I really like this list: http://theyshootpictures.com/gf1000_all1000films_table.php
It's based off several polls from scholars, filmmakers and industry professionals, and I think works as a much better guideline of greatness in film.
And because you dared me ;) :
Alfred Hitchcock, Ingmar Bergman, Martin Scorsese, Luis Bunuel, Jean Renoir, John Ford, Orson Welles, Billy Wilder, Fritz Lang, Andrei Tarkovsky, Howard Hawks, Robert Bresson, Michelangelo Antonioni, Federico Fellini, Buster Keaton, Charlie Chaplin, Yasujiro Ozu, Woody Allen, Robert Altman, Werner Herzog, David Lynch, Akira Kurosawa, Roman Polanski, Steven Spielberg, John Huston, Sergei Eisenstein, The Coen Brothers, Ernst Lubitsch, Carl Theodor Dreyer, Alain Resnais, Sidney Lumet, Rainer Werner Fassbinder, John Cassavetes, Clint Eastwood, Roberto Rossellini, Abbas Kiarostami, Michael Powell, Preston Sturges, Pier Paolo Pasolini, F.W. Murnau, Frank Borzage, Stanley Donen, Vincente Minnelli, Francis Ford Coppola, Vittorio De Sica, Nicholas Ray, Luchino Visconti, John Carpenter, Satyajit Ray, Sam Peckinpah, Anthony Mann, David Cronenberg, Hal Ashby, Steven Soderbergh, Josef Von Sternberg, Wim Wenders, Elia Kazan, Douglas Sirk, Milos Forman, Shohei Imamura, Nagisa Oshima, Mike Leigh, Roy Andersson, Errol Morris, Eric Rohmer, Jacques Rivette, Jean-Luc Godard, Jean-Pierre Melville, Max Ophuls, King Vidor, Richard Linklater, Claude Chabrol, John Frankenheimer, Rene Clair, Jean Painleve, Agnes Varda, Chantal Akerman, Paul Thomas Anderson, Claire Denis, Olivier Assayas, Tsai Ming-Liang, Hou Hsaio Hsien, Edward Yang, Andrzej Wajda, Krzsyztof Kieslowski, Michael Mann, Bud Boetticher, Jacques Tourneur, Arthur Penn, Theo Angelopoulos, Peter Greenaway, Joseph Losey, Manoel de Oliveira, Raoul Walsh, Louis Feuillade, Stanley Kubrick, William Wyler, Maurice Pialat, Bernardo Bertolucci, Louis Malle, Miklos Jancso, David Lean, Kenji Mizoguchi, Francois Truffaut, Robert Wise, Hayao Miyazaki, Yuri Norstein... etc.

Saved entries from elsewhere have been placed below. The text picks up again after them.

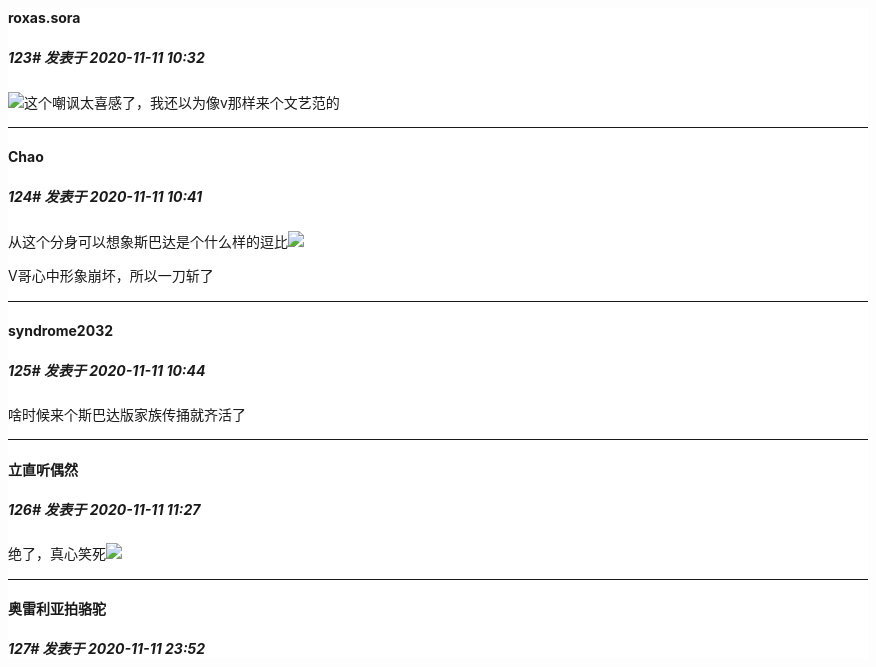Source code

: ####  roxas.sora  
##### 123#       发表于 2020-11-11 10:32



<img src="https://static.saraba1st.com/image/smiley/face2017/033.png" referrerpolicy="no-referrer">这个嘲讽太喜感了，我还以为像v那样来个文艺范的







*****

####  Chao  
##### 124#       发表于 2020-11-11 10:41




从这个分身可以想象斯巴达是个什么样的逗比<img src="https://static.saraba1st.com/image/smiley/face2017/053.png" referrerpolicy="no-referrer">


V哥心中形象崩坏，所以一刀斩了







*****

####  syndrome2032  
##### 125#       发表于 2020-11-11 10:44




啥时候来个斯巴达版家族传捅就齐活了







*****

####  立直听偶然  
##### 126#       发表于 2020-11-11 11:27




绝了，真心笑死<img src="https://static.saraba1st.com/image/smiley/face2017/068.png" referrerpolicy="no-referrer">







*****

####  奥雷利亚拍骆驼  
##### 127#       发表于 2020-11-11 23:52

Nolan is still an important director to be sure, we wouldn't be talking about him if he wasn't, but I, and just about everyone I know in person don't see him as much more than a serviceable genre filmmaker.
It was just off the top of my head, not meant to be the be all end all. But Kobayashi's pretty good. Never was a fan of The Human Condition, but Harakiri is a wonderful film.